Текст упражнения>
•••••

Лоос стоял на позициях архитектора-ремесленника. Однако в своих выступлениях он четко разграничивал искусство и ремесло. ”К искусству относится лишь самая малая часть архитектуры, а именно: надгробие и монумент. Все остальное, как служащее цели, должно быть исключено из мира искусства”, – в этом высказывании отразилось благоговение Лооса перед чистым искусством. Отвергая украшательство как средство достижения целей, Лоос в статье “Орнамент и преступление” писал: “Орнамент, утеряв всякую органическую связь с нашей культурой, перестал быть средством ее выражения... Современный орнамент – без роду и племени, не имеет ни прошлого, ни будущего, он ведет лишь к растрате рабочей силы и злоупотреблению материалом”.

По признанию Ле Корбюзье, с появлением Лооса «кончился сентиментальный период… Лоос вычистил под нашими ногами почву, и это было генеральной чисткой – тщательной и философски логичной». Творчество Лооса подвело итоговую черту и стало связующим звеном между искусством девятнадцатого века и АР-НУВО, с одной стороны, и рационализмом и функционализмом ХХ века, с другой.

•••••

(Сохранённые записи данных)
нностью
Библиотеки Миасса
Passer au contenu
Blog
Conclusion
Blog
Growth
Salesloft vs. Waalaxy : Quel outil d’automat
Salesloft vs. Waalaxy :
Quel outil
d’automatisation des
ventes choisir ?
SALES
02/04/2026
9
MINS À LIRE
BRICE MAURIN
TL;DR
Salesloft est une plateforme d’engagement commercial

•••••

Задание>
Что из архитектуры Лоос, по словам текста о нем, относил к искусству?

Письменный ответ>
Лишь самую малую часть архитектуры: надгробие и монумент.